Question: How to get the solution provided in the linked post (or any other solution) running, so that a Kotlin project with Gradle's Kotlin DSL can be compiled using a Java 9/10 environment?

This is kind of a self-answer (I do not full understand that matter, so the explanations might not be correct).
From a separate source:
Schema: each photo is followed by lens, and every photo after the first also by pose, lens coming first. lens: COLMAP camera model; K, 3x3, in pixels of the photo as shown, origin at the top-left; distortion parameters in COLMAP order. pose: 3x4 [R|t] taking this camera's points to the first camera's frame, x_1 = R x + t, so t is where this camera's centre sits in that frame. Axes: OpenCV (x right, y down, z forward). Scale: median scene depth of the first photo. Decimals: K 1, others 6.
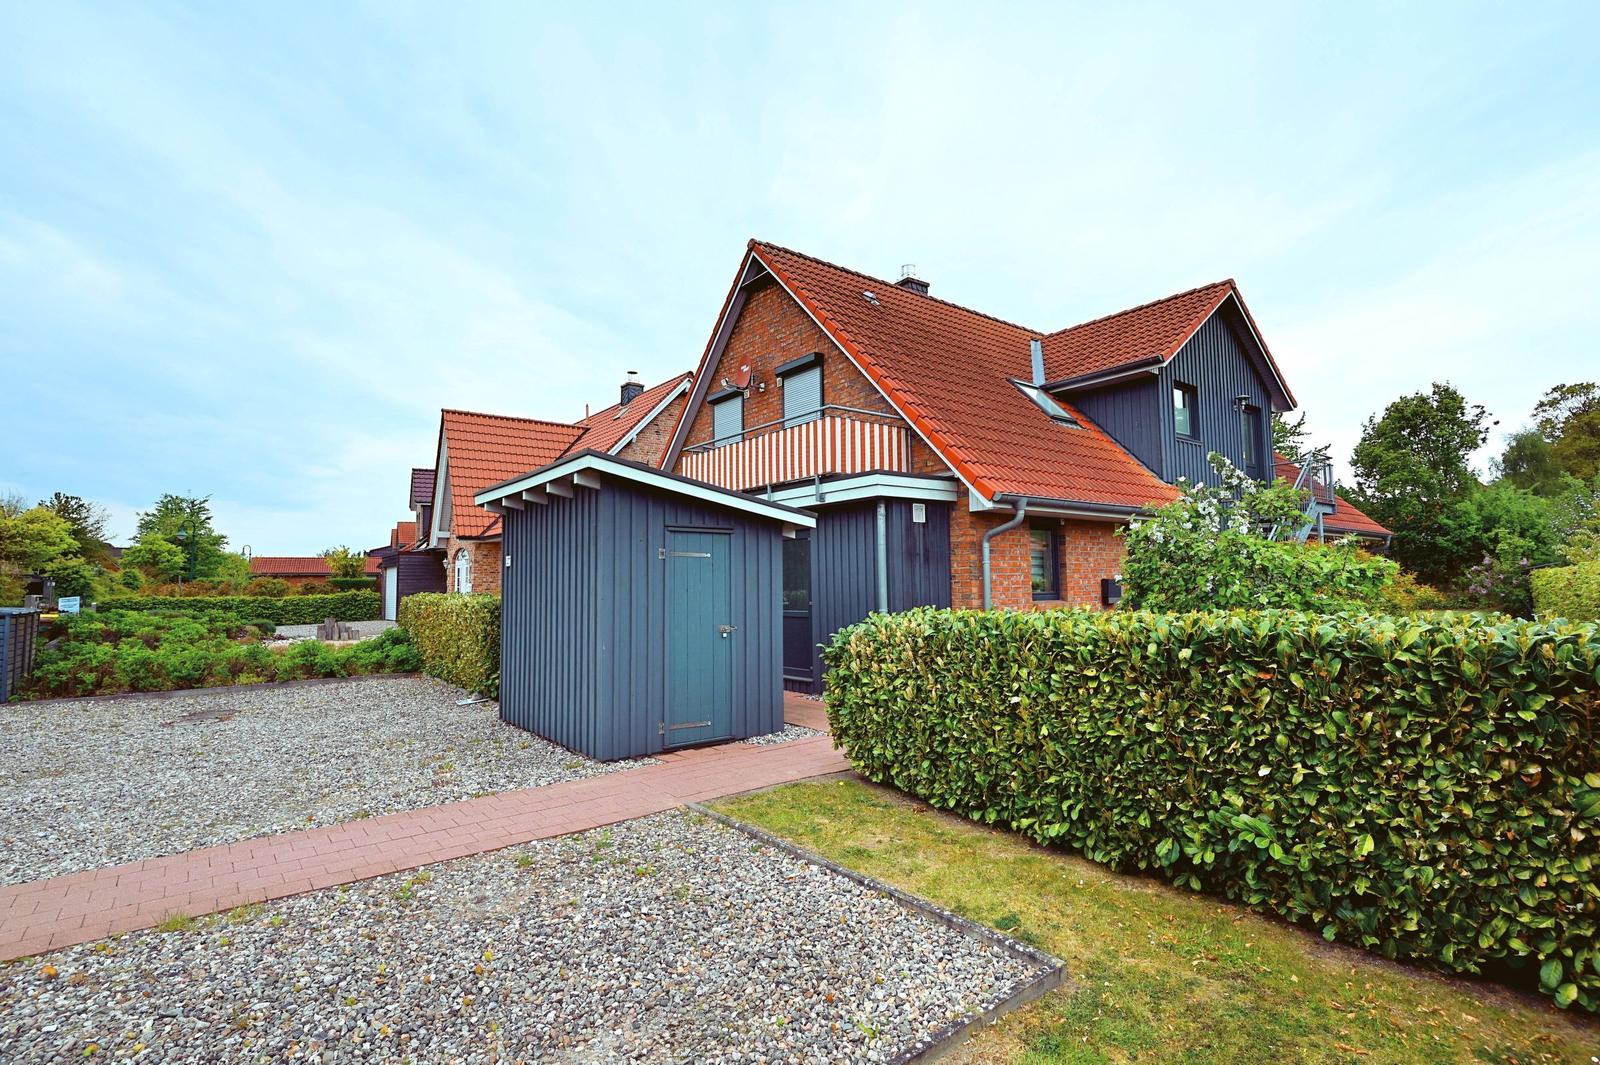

The conclusions I draw here are purely empiric and based on a conversion from Kotlin DSL to Gradle's Groovy and back.

The first problem I encountered was that I had two conflicting providers for the Kotlin functions in:

  implementation(kotlin("stdlib", kotlin_version))
  implementation(kotlin("runtime", kotlin_version))

I solved that by deciding to go with stdlib . All other dependencies did not conflict with each other.

The more severe problem was something different: The compileJava task did not find the correct classes (from the project) and modules (from the distribution). Therefore I needed to adapt the paths as in the following example:

val compileKotlin: KotlinCompile by tasks
val compileJava: JavaCompile by tasks
compileJava.destinationDir = compileKotlin.destinationDir

This basically compiles the Java classes within Kotlins compiled output and makes Java find the classes from the project.

The last problem could finally be solved by the following non-idiomatic piece of Kotlin Script:

tasks {
  "compileJava" {
    dependsOn(":compileKotlin")
    if (JavaVersion.current() >= JavaVersion.VERSION_1_9) {
      inputs.property("moduleName", ext["moduleName"])
      doFirst {
        compileJava.options.compilerArgs = listOf(
            // include Gradle dependencies as modules
            "--module-path", java.sourceSets["main"].compileClasspath.asPath,
        )
        java.sourceSets["main"].compileClasspath = files()
      }
    }
  }
}

This basically lets the compileJava task use an empty classpath and sets module path as compiler option to the currently set compileClasspath of the main source set (the Kotlin source set which is also added as Java source set).